Which differentiable and smooth vector fields $\vec{F}: \mathbb{R}^3 \to \mathbb{R}^3 $ satisfy
$$\nabla \times\nabla \times \vec{F}=\vec{0}$$
Here one can apply the identity
$$\nabla \times(\nabla \times(\vec{F}))=\nabla(\nabla \cdot \vec{F}) - \nabla^2 \vec{F}$$
where $\nabla^2$ is the vector Laplacian, then it would reduce to
$$\nabla(\nabla \cdot \vec{F}) = \nabla^2 \vec{F}$$
which looks like a rather complicated vector PDE. I wonder if this is "another well known problem" like the Laplace-equations or solenoidal or conservative vector fields and so on.
I came across it in the context of this vector field decomposition, where I was wondering if these solutions are unique or up to what they are unique.
Partial Answer: If $\mathbf F \in L^2(\mathbb R^3 ; \mathbb R^3) \cap C^2(\mathbb R^3;\mathbb R^3)$ then all solutions are of the form $$ \mathbf F = - \nabla q +a \tag{$\ast$}$$ where $q \in (H^1(\mathbb R^3))^3$ with $a\in \mathbb R^3$ is a constant vector. Here $H^1(\mathbb R^3)$ is a Sobolev space. If you are not familiar with these spaces just think of $q\in C^3(\mathbb R)$ since the assumption $\mathbf F \in C^2(\mathbb R^3;\mathbb R^3)$ will force this to be true anyways.

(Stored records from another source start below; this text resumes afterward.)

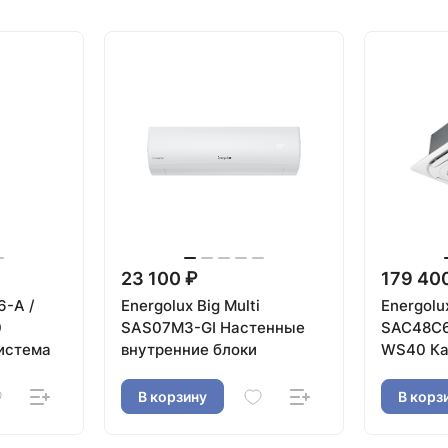
23 100 ₽
179 40
6-A /
Energolux Big Multi
Energolu
0
SAS07M3-GI Настенные
SAC48C6
истема
внутренние блоки
WS40 Ка
система
В корзину
В корз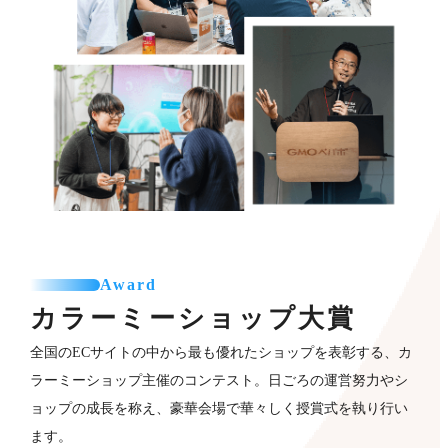
Award
カラーミーショップ
大賞
全国のECサイトの中から最も優れたショップを表彰する、カ
ラーミーショップ主催のコンテスト。日ごろの運営努力やシ
ョップの成長を称え、豪華会場で華々しく授賞式を執り行い
ます。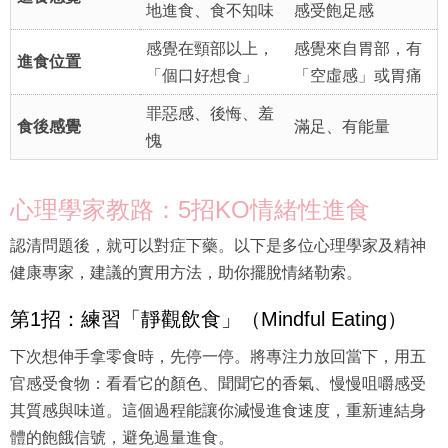
地進食、食不知味
感受飽足感
感覺在頸部以上，
感覺來自胃部，有
進食位置
「個口好想食」
「空虛感」或胃痛
罪惡感、後悔、羞
食後感覺
滿足、有能量
愧
心理學家教路：5招KO情緒性進食
認清問題後，就可以對症下藥。以下是多位心理學家及精神
健康專家，建議的實用方法，助你擺脫情緒勒索。
第1招：練習「靜觀飲食」（Mindful Eating）
下次想伸手拿零食時，先停一停。將專注力放回當下，用五
官感受食物：看看它的顏色、聞聞它的香氣、慢慢咀嚼感受
其質感與味道。這個過程能讓你減慢進食速度，重新連結身
體的飽餓信號，避免過量進食。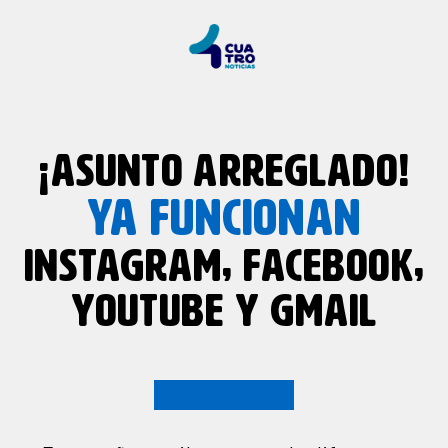
¡ASUNTO ARREGLADO!
YA FUNCIONAN
INSTAGRAM, FACEBOOK,
YOUTUBE Y GMAIL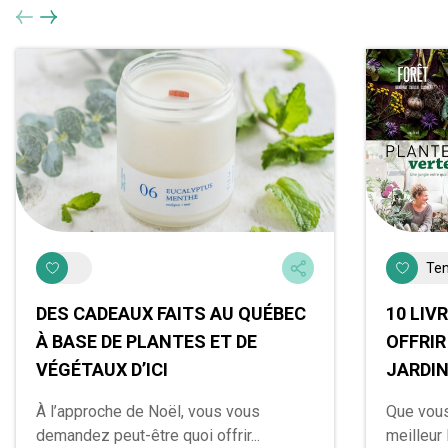
Ten
DES CADEAUX FAITS AU QUÉBEC
10 LIV
À BASE DE PLANTES ET DE
OFFRIR
VÉGÉTAUX D’ICI
JARDI
À l’approche de Noël, vous vous
Que vous
demandez peut-être quoi offrir...
meilleur l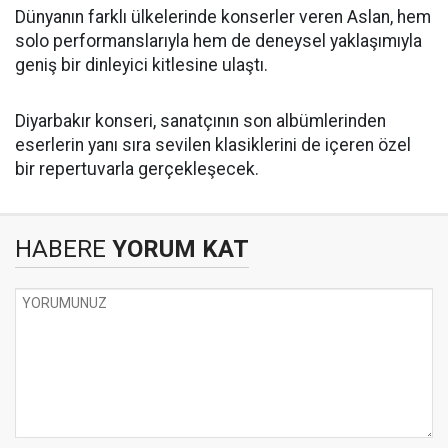
Dünyanın farklı ülkelerinde konserler veren Aslan, hem
solo performanslarıyla hem de deneysel yaklaşımıyla
geniş bir dinleyici kitlesine ulaştı.
Diyarbakır konseri, sanatçının son albümlerinden
eserlerin yanı sıra sevilen klasiklerini de içeren özel
bir repertuvarla gerçekleşecek.
HABERE
YORUM KAT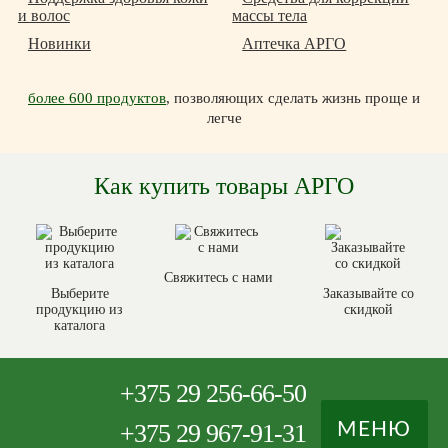
и волос
массы тела
Новинки
Аптечка АРГО
более 600 продуктов
, позволяющих сделать жизнь проще и
легче
Как купить товары АРГО
Свяжитесь с нами
Выберите
Заказывайте со
продукцию из
скидкой
каталога
+375
29 256-66-50
+375
29 967-91-31
МЕНЮ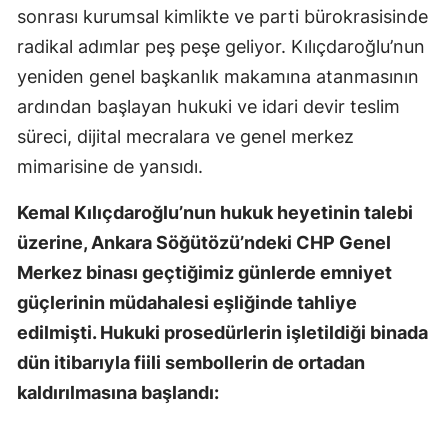
sonrası kurumsal kimlikte ve parti bürokrasisinde
radikal adımlar peş peşe geliyor. Kılıçdaroğlu’nun
yeniden genel başkanlık makamına atanmasının
ardından başlayan hukuki ve idari devir teslim
süreci, dijital mecralara ve genel merkez
mimarisine de yansıdı.
Kemal Kılıçdaroğlu’nun hukuk heyetinin talebi
üzerine, Ankara Söğütözü’ndeki CHP Genel
Merkez binası geçtiğimiz günlerde emniyet
güçlerinin müdahalesi eşliğinde tahliye
edilmişti. Hukuki prosedürlerin işletildiği binada
dün itibarıyla fiili sembollerin de ortadan
kaldırılmasına başlandı:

Indeed, on one hand, if $\mathbf F \in L^2(\mathbb R^3 ; \mathbb R^3) \cap C^2(\mathbb R^3;\mathbb R^3)$ is of the form ($\ast$) then one can check that $\mathbf F$ satisfies $\operatorname{curl}(\operatorname{curl}\mathbf F)=0$.
On the other hand, suppose that $\mathbf F \in C^2(\mathbb R^3 ; \mathbb R^3) \cap L^2(\mathbb R^3;\mathbb R^3) $ is a solution to $\operatorname{curl} (\operatorname{curl} \mathbf F)=0$ in $\mathbb R^3$. By the Helmholtz decomposition, there exists $ q\in H^1(\mathbb R) $ and $ \mathbf w \in (H^1( \mathbb R^3 ))^3$ such that $$ \mathbf F = - \nabla q + \operatorname{curl} \mathbf w .$$
Then, since $\operatorname{curl}(\nabla q) =0$ and $\operatorname{div}(\operatorname{curl} \mathbf w)=0$,\begin{align*} 0 &= \operatorname{curl}(\operatorname{curl} \mathbf F) = \operatorname{curl}(\operatorname{curl} (\operatorname{curl} \mathbf w)) = \nabla (\operatorname{div} (\operatorname{curl} \mathbf w))- \Delta (\operatorname{curl} \mathbf w)=- \Delta (\operatorname{curl} \mathbf w). \end{align*} Thus, $\operatorname{curl} \mathbf w$ is harmonic in $ \mathbb R^3$. But $\operatorname{curl} \mathbf w$ is in $L^2(\mathbb R^3 ; \mathbb R^3)$, so it is a constant (this is a property of harmonic functions similar to Liouville's theorem - harmonic functions in $L^2$ are necessarily constant). Thus, $\mathbf F = -\nabla q + a$ for some constant $a\in \mathbb R^3$.